Pasaron el resto de la velada charlando tranquilamente. Lo asombraba la facilidad con la que podía hablar con Laurel de su infancia. Ella lo escuchaba, hacía algún comentario, alguna pregunta para obtener más información. Pero, durante toda la conversación, Sean no pudo dejar de preguntarse cuánto tiempo aguantaría hasta volver a acariciarla.

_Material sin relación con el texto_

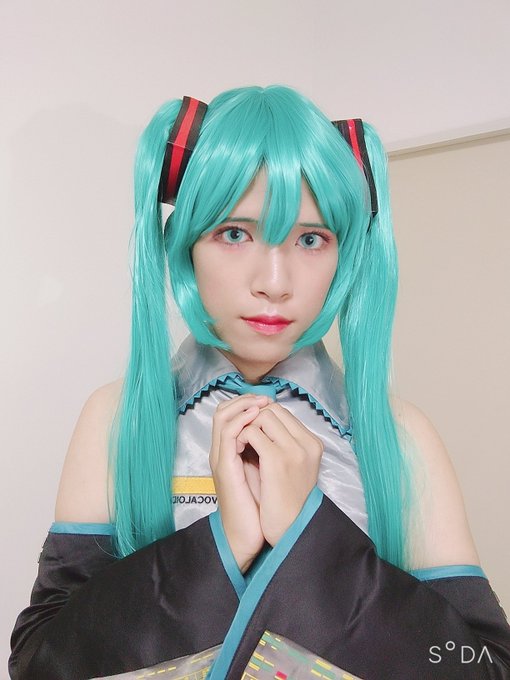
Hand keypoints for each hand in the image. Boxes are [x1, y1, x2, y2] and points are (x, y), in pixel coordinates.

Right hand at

Consiguió superar el postre y la ayudó a recoger los platos y fregar. Mientras los secaban, se terminaron la botella de vino.

– Se ha hecho tarde -comentó Laurel cuando acabaron de limpiar la cocina-. Son cerca de las doce.

Sean la rodeó por la cintura y se la acercó al cuerpo. Una vez más, posó los labios sobre su boca y la besó. Cuando se retiró, Laurel seguía con los ojos cerrados.

– Hora de acostarse.

– Sí -dijo ella-. Estoy cansada. Y tú has tenido un día muy largo.

– Ya que no está tu tío, creo que será mejor que encuentre otro sitio donde dormir.

– ¿No quieres dormir conmigo? -protestó Laurel decepcionada.

– Por supuesto que quiero -aseguró él-. Pero creo que debemos tener un poco más de cuidado, ¿no te parece?

– ¿Cuidado? -Laurel trató de entender el razonamiento de Sean-. Sí… bueno, entonces hasta mañana -añadió sin mucho convencimiento.

– Gracias por la cena -Sean le acarició una mejilla-. Estaba deliciosa.

La besó de nuevo y se obligó a apartarse. Luego la miró salir de la cocina y, una vez solo, respiró profundamente y dejó salir el aire despacio. Esperó unos minutos y la siguió escaleras arriba. Al pasar por la puerta de su dormitorio, se paró. Pero resistió la tentación de entrar y perderse dentro de aquel cuerpo increíble. Se la imaginó quitándose el vestido negro que se había puesto, despojándose de la ropa interior. Se imaginó a sí mismo explorando su cuerpo desnudo y posándola sobre la cama.

Dejó escapar un leve gemido y siguió andando. Si pretendía dormir un poco, tendría que encontrar una habitación lo más alejada posible de la de Laurel.

– Va a ser una noche larga -murmuró.